(Data items)
•••••

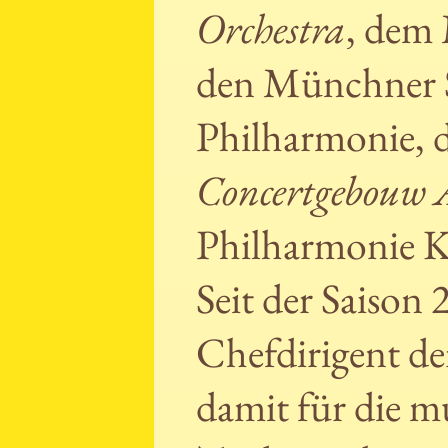
Orchestra
, dem
den Münchner S
Philharmonie, 
Concertgebouw
Philharmonie K
Seit der Saison
Chefdirigent de
damit für die m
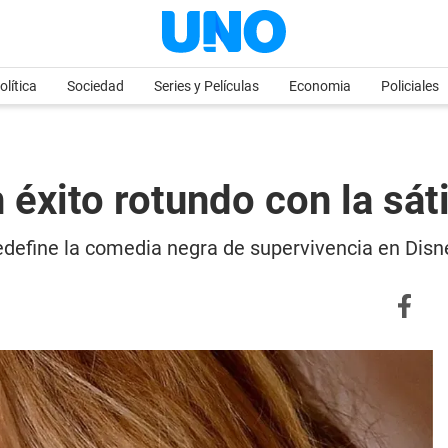
olítica
Sociedad
Series y Películas
Economia
Policiales
xito rotundo con la sát
define la comedia negra de supervivencia en Disn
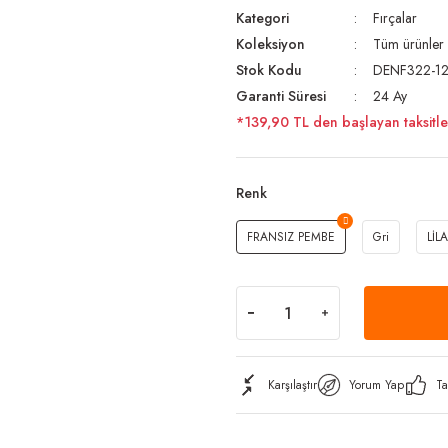
Kategori
Fırçalar
Koleksiyon
Tüm ürünler
Stok Kodu
DENF322-12
Garanti Süresi
24 Ay
*139,90 TL den başlayan taksitle
Renk
FRANSIZ PEMBE
Gri
LİLA
Karşılaştır
Yorum Yap
Ta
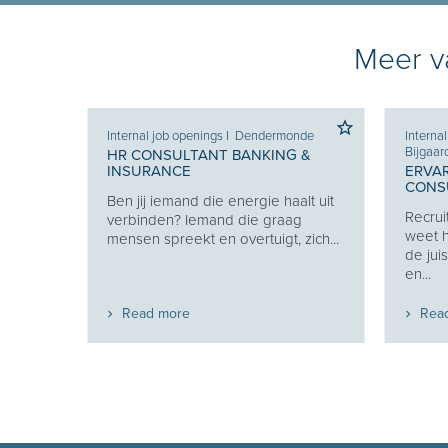
Meer va
Internal job openings
I
Dendermonde
Interna
Bijgaar
HR CONSULTANT BANKING &
INSURANCE
ERVA
CONSU
Ben jij iemand die energie haalt uit
w
Recrui
verbinden? Iemand die graag
uw
weet h
mensen spreekt en overtuigt, zich...
de jui
en...
Read more
Rea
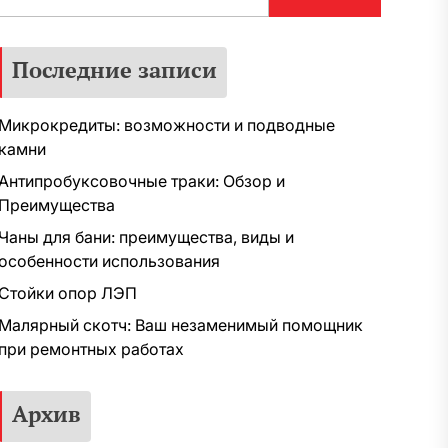
Последние записи
Микрокредиты: возможности и подводные
камни
Антипробуксовочные траки: Обзор и
Преимущества
Чаны для бани: преимущества, виды и
особенности использования
Стойки опор ЛЭП
Малярный скотч: Ваш незаменимый помощник
при ремонтных работах
Архив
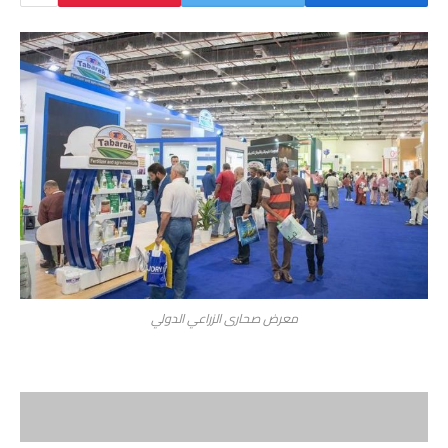
معرض صحارى الزراعي الدولي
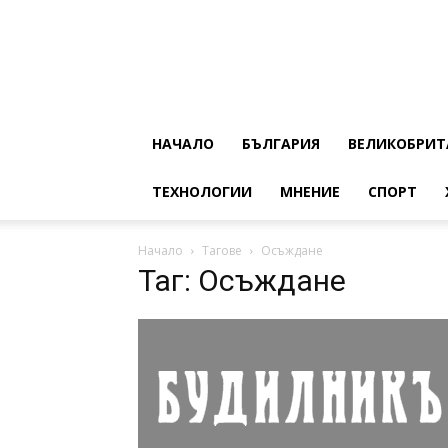
НАЧАЛО
БЪЛГАРИЯ
ВЕЛИКОБРИТ
ТЕХНОЛОГИИ
МНЕНИЕ
СПОРТ
Начало
Тагове
Осъждане
Таг: Осъждане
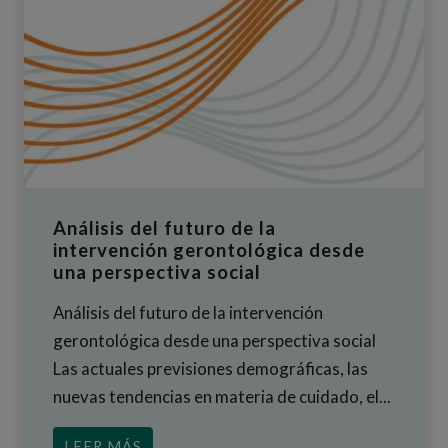
Análisis del futuro de la
intervención gerontológica desde
una perspectiva social
Análisis del futuro de la intervención
gerontológica desde una perspectiva social
Las actuales previsiones demográficas, las
nuevas tendencias en materia de cuidado, el...
ACERCA DE ANÁLISIS DEL FUTURO D
LEER MÁS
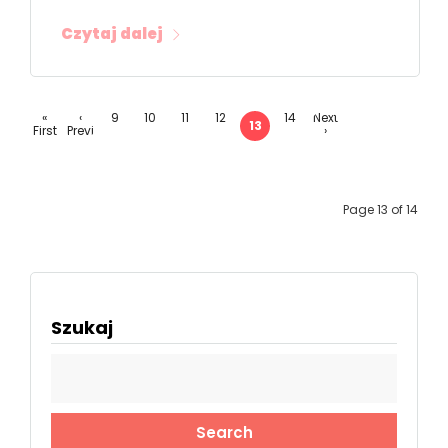
Czytaj dalej
«
‹
9
10
11
12
14
Next
13
First
Previ
›
ous
Page 13 of 14
Szukaj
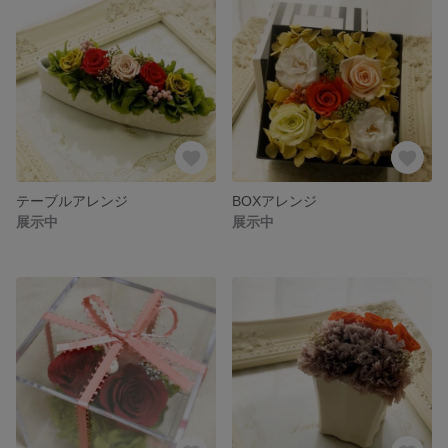
テーブルアレンジ
BOXアレンジ
展示中
展示中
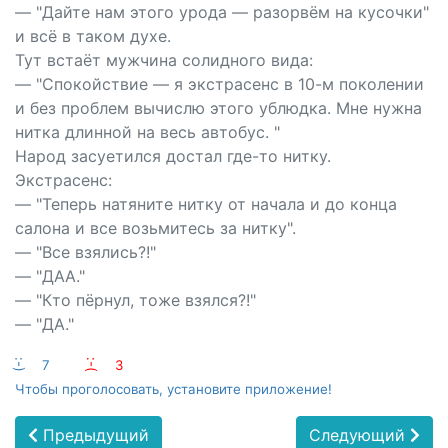
— "Дайте нам этого урода — разорвём на кусочки"
и всё в таком духе.
Тут встаёт мужчина солидного вида:
— "Спокойствие — я экстрасенс в 10-м поколении
и без проблем вычислю этого ублюдка. Мне нужна
нитка длинной на весь автобус. "
Народ засуетился достал где-то нитку.
Экстрасенс:
— "Теперь натяните нитку от начала и до конца
салона и все возьмитесь за нитку".
— "Все взялись?!"
— "ДАА."
— "Кто пёрнул, тоже взялся?!"
— "ДА."
:-)
7
:-(
3
Чтобы проголосовать, установите приложение!
Предыдущий
Следующий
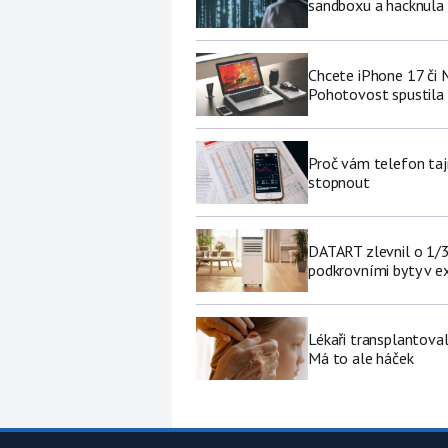
sandboxu a hacknula 
Chcete iPhone 17 či
Pohotovost spustila 
Proč vám telefon tajn
stopnout
DATART zlevnil o 1/3 
podkrovními byty v e
Lékaři transplantoval
Má to ale háček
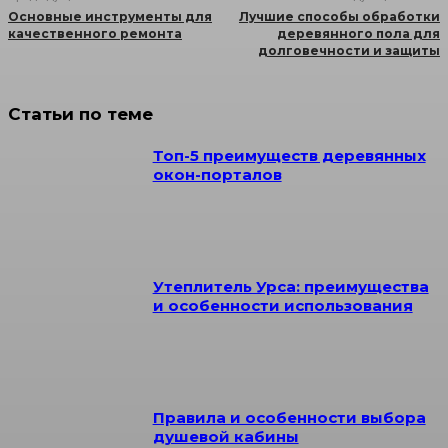
Основные инструменты для
Лучшие способы обработки
качественного ремонта
деревянного пола для
долговечности и защиты
Статьи по теме
Топ-5 преимуществ деревянных
окон-порталов
Утеплитель Урса: преимущества
и особенности использования
Правила и особенности выбора
душевой кабины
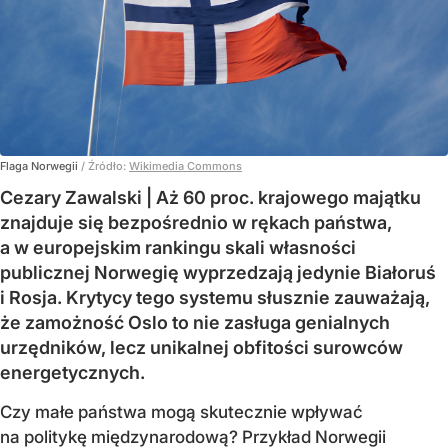
Flaga Norwegii
/ Źródło:
Wikimedia Commons
Cezary Zawalski | Aż 60 proc. krajowego majątku
znajduje się bezpośrednio w rękach państwa,
a w europejskim rankingu skali własności
publicznej Norwegię wyprzedzają jedynie Białoruś
i Rosja. Krytycy tego systemu słusznie zauważają,
że zamożność Oslo to nie zasługa genialnych
urzędników, lecz unikalnej obfitości surowców
energetycznych.
Czy małe państwa mogą skutecznie wpływać
na politykę międzynarodową? Przykład Norwegii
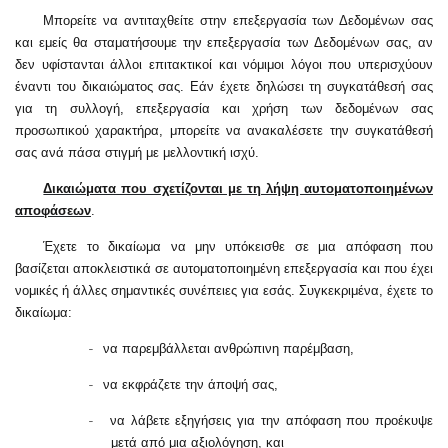
Μπορείτε να αντιταχθείτε στην επεξεργασία των Δεδομένων σας
και εμείς θα σταματήσουμε την επεξεργασία των Δεδομένων σας, αν
δεν υφίστανται άλλοι επιτακτικοί και νόμιμοι λόγοι που υπερισχύουν
έναντι του δικαιώματος σας. Εάν έχετε δηλώσει τη συγκατάθεσή σας
για τη συλλογή, επεξεργασία και χρήση των δεδομένων σας
προσωπικού χαρακτήρα, μπορείτε να ανακαλέσετε την συγκατάθεσή
σας ανά πάσα στιγμή με μελλοντική ισχύ.
Δικαιώματα που σχετίζονται με τη λήψη αυτοματοποιημένων
αποφάσεων
.
Έχετε το δικαίωμα να μην υπόκεισθε σε μια απόφαση που
βασίζεται αποκλειστικά σε αυτοματοποιημένη επεξεργασία και που έχει
νομικές ή άλλες σημαντικές συνέπειες για εσάς. Συγκεκριμένα, έχετε το
δικαίωμα:
να παρεμβάλλεται ανθρώπινη παρέμβαση,
-
να εκφράζετε την άποψή σας,
-
να λάβετε εξηγήσεις για την απόφαση που προέκυψε
-
μετά από μια αξιολόγηση, και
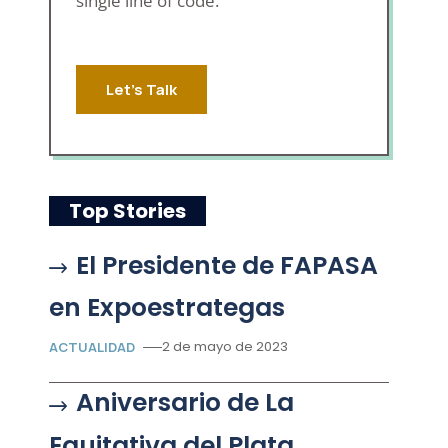
single line of code.
Let's Talk
Top Stories
El Presidente de FAPASA
en Expoestrategas
2 de mayo de 2023
ACTUALIDAD
Aniversario de La
Equitativa del Plata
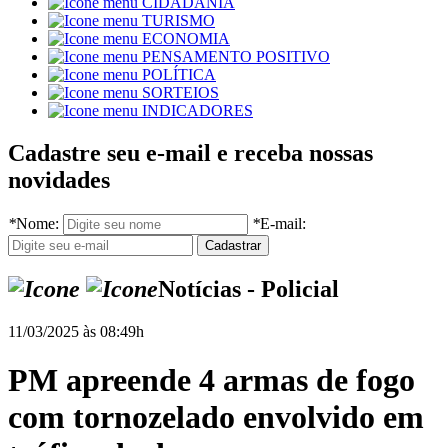
CIDADANIA
TURISMO
ECONOMIA
PENSAMENTO POSITIVO
POLÍTICA
SORTEIOS
INDICADORES
Cadastre seu e-mail e receba nossas
novidades
*
Nome:
*
E-mail:
Notícias - Policial
11/03/2025 às 08:49h
PM apreende 4 armas de fogo
com tornozelado envolvido em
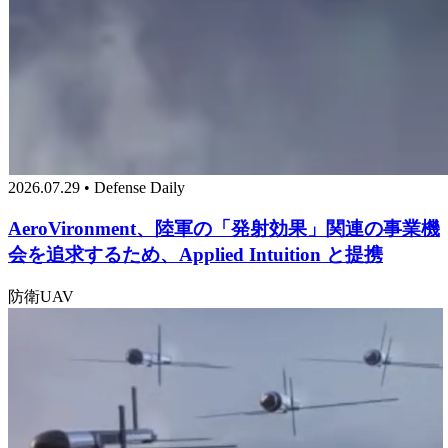
2026.07.29 • Defense Daily
AeroVironment、陸軍の「発射効果」関連の事業機
会を追求するため、Applied Intuition と提携
防衛
UAV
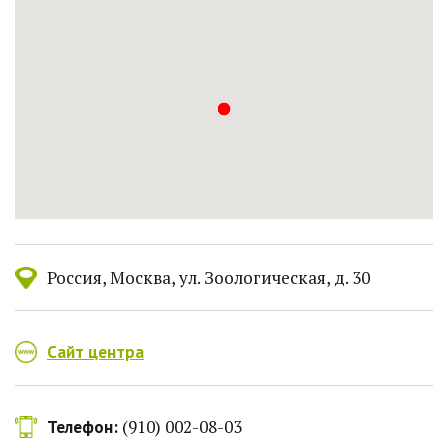
Россия
Москва
ул. Зоологическая, д. 30
Сайт центра
(910) 002-08-03
Телефон:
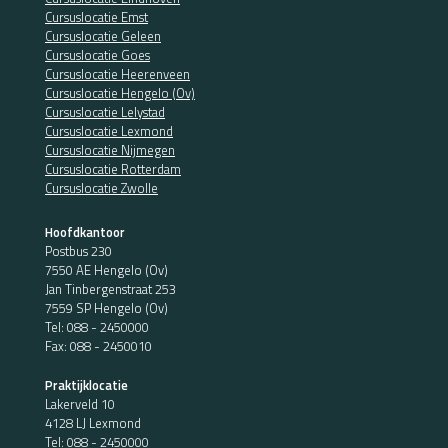
Cursuslocatie Emst
Cursuslocatie Geleen
Cursuslocatie Goes
Cursuslocatie Heerenveen
Cursuslocatie Hengelo (Ov)
Cursuslocatie Lelystad
Cursuslocatie Lexmond
Cursuslocatie Nijmegen
Cursuslocatie Rotterdam
Cursuslocatie Zwolle
Hoofdkantoor
Postbus 230
7550 AE Hengelo (Ov)
Jan Tinbergenstraat 253
7559 SP Hengelo (Ov)
Tel:
088 - 2450000
Fax: 088 - 2450010
Praktijklocatie
Lakerveld 10
4128 LJ Lexmond
Tel:
088 - 2450000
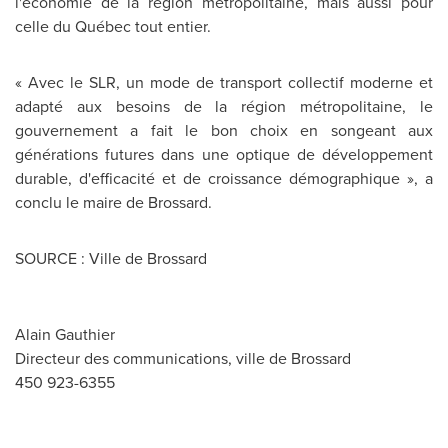
l'économie de la région métropolitaine, mais aussi pour
celle du Québec tout entier.
« Avec le SLR, un mode de transport collectif moderne et
adapté aux besoins de la région métropolitaine, le
gouvernement a fait le bon choix en songeant aux
générations futures dans une optique de développement
durable, d'efficacité et de croissance démographique », a
conclu le maire de Brossard.
SOURCE : Ville de Brossard
Alain Gauthier
Directeur des communications, ville de Brossard
450 923-6355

•••••

## WHAT YOU HAVE TO DO
Filter the entries above and return only the lines holding "social".

## TASK RESPONSE
una perspectiva social
gerontológica desde una perspectiva social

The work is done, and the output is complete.